Designing to be photographed

This is where the argument becomes more uncomfortable. If photography is the primary — often the only — device through which a building is judged, awarded, published and remembered, then photography ceases to be a consequence of the project and becomes one of its implicit constraints. Buildings are designed in the knowledge that the work will be evaluated by how it presents itself in image: in raking light, at a compressed focal length, in the absence of human scale.

This creates a selective pressure on the qualities that are cultivated in design. Strong geometries that are immediately legible, surfaces that read well materially in photography, contrasts that work compressed within a rectangle — these are favoured. Penalised instead are the qualities that photography cannot render: spatial continuity, bodily scale, perceptual variation in movement, acoustic quality, the management of natural light over time. This is not a conscious drift, but a systemic distortion that acts silently on the criteria by which an entire discipline judges itself.

Juhani Pallasmaa described this phenomenon as the “dictatorship of the eye” — the reduction of architectural experience to the visual dimension alone, and moreover to a vision that is externalising, distanced, disembodied. The camera lens does not see as a body moving through space sees: it has no binocular perception, does not register the variation of light over time, does not perceive temperature or the resistance of materials.
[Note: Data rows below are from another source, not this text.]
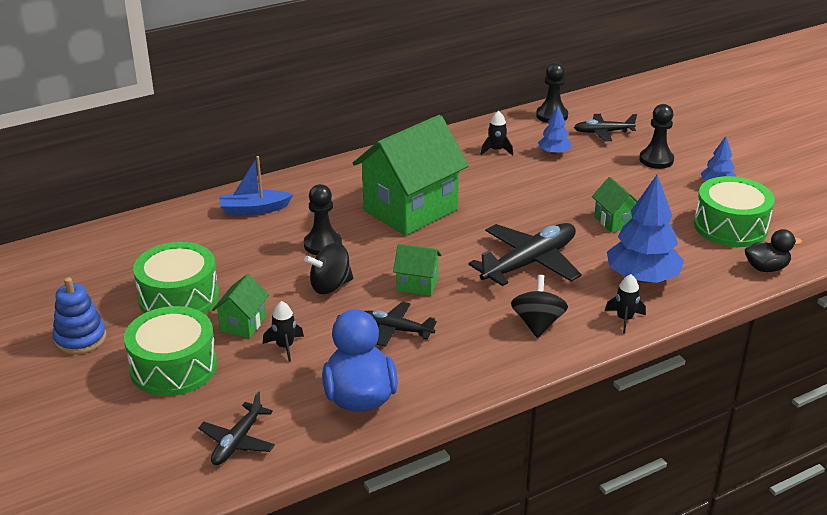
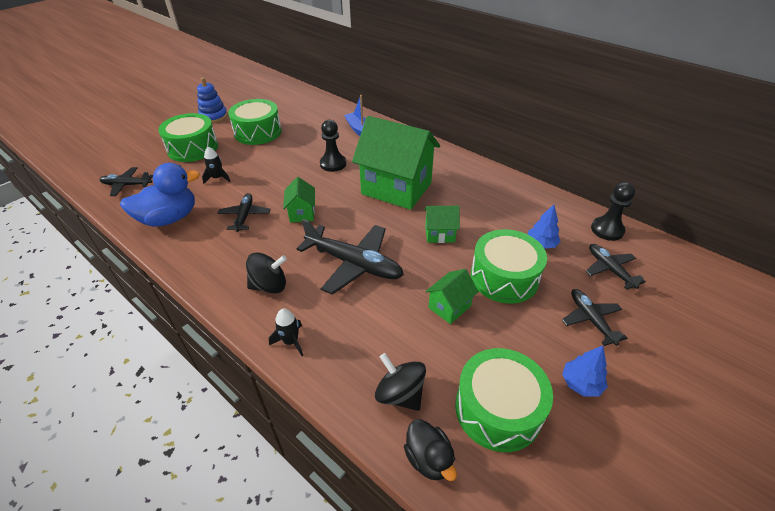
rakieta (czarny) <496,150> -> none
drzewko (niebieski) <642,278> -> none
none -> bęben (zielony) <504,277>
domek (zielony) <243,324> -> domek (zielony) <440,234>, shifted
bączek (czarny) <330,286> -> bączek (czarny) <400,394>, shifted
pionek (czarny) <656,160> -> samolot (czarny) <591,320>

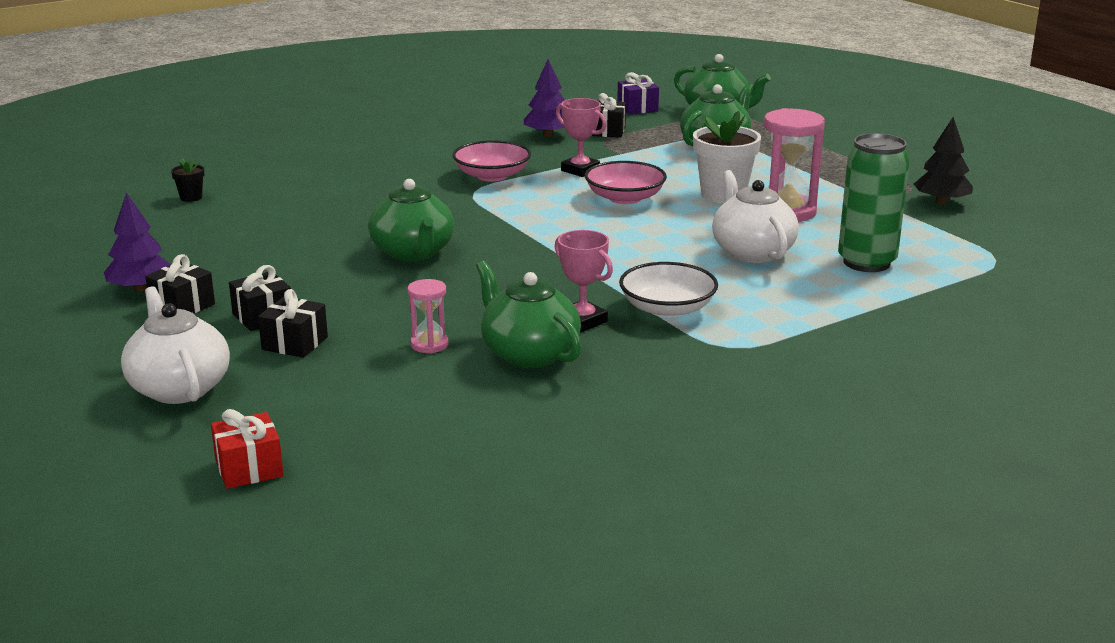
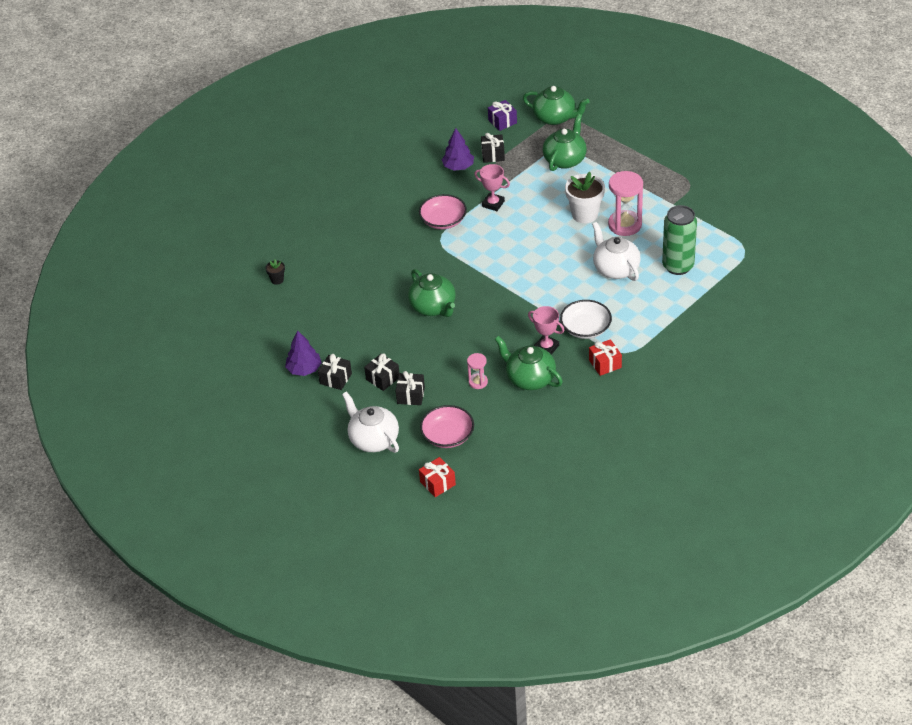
drzewko (czarny) <941,202> -> none
none -> prezent (czerwony) <605,364>
miska (różowy) <625,198> -> miska (różowy) <448,436>, shifted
It produces a coherent, flat image of something that is by its nature discontinuous, plural and temporal. And we treat this image as if it were the thing itself.

A paradox we already know how to suspend

The paradox is well known, but rarely admitted in its full consequences: a beautiful photograph can correspond to a terrible space, just as an extraordinary space can appear mediocre or illegible in image. We all know this. And yet we systematically suspend this awareness when we leaf through a magazine, judge a competition, or form a critical opinion about a building we have never visited. Photography produces a false conviction of understanding: it leads us to believe we know a space we have never inhabited.

The cultural result is a progressive spatial illiteracy. Architecture publications — from major commercial publishers to many university textbooks — are dominated by the photographic image, while drawing is reduced, simplified or eliminated. We learn to recognise buildings, not to understand them. We consume images rather than constructing mental models of space. The discipline ends up judging itself according to criteria it knows to be inadequate, and which it cannot — or will not — abandon.

What to do with this critique

The point is not to eliminate photography, nor to invoke a return to some more authentic practice. It is to restore to it its proper status: that of a partial interpretation, among infinitely many possible ones, of something that by its nature exceeds every representation.

Drawing — despite all its limits, discussed elsewhere — still compels us to think of space as relation, as system, as sequence to be interpreted. Photography, by contrast, tends to close down the conversation, to present one vision as definitive. Not because the photographer intends this, but because the persuasiveness of the image is structurally greater than its capacity to declare its own limits.

Perhaps the critical posture required is simpler than it seems: to treat every architectural photograph as one would treat the testimony of a particularly attentive and particularly partial witness. Credible, valuable, but always situated. Always incomplete. Never equivalent to the space it describes.

Architecture, if it is to remain itself, cannot afford to coincide with any of its images. Not even the most beautiful ones.